Analytical relationship between a covariance matrix and cross-sectional dispersion

Question

Given an expected returns vector and a covariance matrix, one can perform a joint draw and measure the average cross-sectional variation as the standard deviation across returns for a particular joint draw.

Demonstrating the same idea using empirical/historical data, the cross-sectional variation is simply the standard deviation across returns at a point in time. For some intuition, here's a chart plotting cross-sectional dispersion vs. the VIX from a paper by Gorman, Sapra, and Weigand:

Since many shops have a well-designed covariance matrix, rather than looking at the empirical metric to measure dispersion which is noisy and time-varying, I'd rather produce the dispersion metric from an already existing covariance matrix.

What is the analytical relationship between a given covariance matrix and expected returns vector (e.g., a multivariate normal distribution) and the expectation of the cross-sectional dispersion?

Answer 1

If $X \sim N(\mu, V)$ is multivariate gaussian, you can write $X = \mu + C Y$ where $ Y \sim N(0,1) $ is a standard Gaussian and $C$ is the lower-triangular Choleski matrix of $V$. You can then express $ v = \sum_{i=1}^n (X_i - S/n)^2 $, where $ S = \sum_{i=1}^n X_i $, in terms of $Y$ and $C$.

(I do not reproduce the computations: they are straightforward.) If we just want the expectation, we get: $$ E[v] = \sum_i \mu_i^2 - \dfrac1n \sum_{ij} \mu_i \mu_j + \sum_i C_i C_i' - \dfrac1n \sum_{ij} C_i' C_j $$ where $C_i$ is the $i$th row of the Choleski matrix.

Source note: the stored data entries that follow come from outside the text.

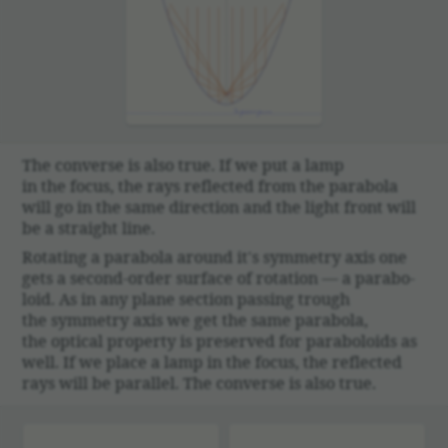
The converse is also true. If we put a lamp
in the focus, the rays reflected from the parabola
will go in the same direc­tion and the light front will
be a straight line.
Rotating a parabola around it's symmetry axis one
gets a second-order surface of rota­tion — a parab­o­
loid. As in any plane section passing trough
the symmetry axis we get the same parabola,
the optical prop­erty is preserved for parab­o­loids as
well. If we place a lamp in the focus, the reflected
rays will be parallel. The converse is also true.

This can be simplified: $$ E[r] = \text{trace}( \mu \mu' + V ) + \dfrac1n \mathbf{1}' (\mu\mu' + V) \mathbf{1} $$

Here is some R code to check the result. (You may want to divide the result by $n$ or $n-1$, and take the square root of this expectation.)

# Simulations
library(mvtnorm)
f1 <- function(V,mu, R=1000) {
  n <- length(mu)
  apply( rmvnorm(R, mu, V), 1, function(u) sum((u - mean(u))^2) )
}

# Computations
f2 <- function(V,mu) {
  n <- length(mu)
  #var(mu)*(n-1) + sum(diag(V)) - sum(V)/n
  v <- mu %*% t(mu) + V
  sum(diag(v)) - sum(v)/n
}

# Sample data
n <- 10
V <- matrix(rnorm(n*n),n,n)
V <- t(V) %*% V
mu <- rnorm(n)

# Check that the value is the same
f2(V,mu) / mean(f1(V,mu,R=1e5)) 

Answer 2

For the stationary multivariate normal case, the expected returns vector does not matter. This is because the cross-sectional mean is subtracted out before calculating the standard deviation. The cross-sectional mean can be more conveniently thought of as like the return on an equally weighted portfolio.

Similarly, I would argue that the expected cross-sectional standard deviation will equal the standard deviation of an equally weighted portfolio. In order to calculate the actual cross-sectional standard deviation, you can basically do the same thing and assume an equally weighted portfolio, so they should be analytically the same thing. I ran some tests for five variables and simulated 10,000 times and the numbers came close. They were not perfect, but I suspect that if I took the number of variables and simulations to infinity, then it would work.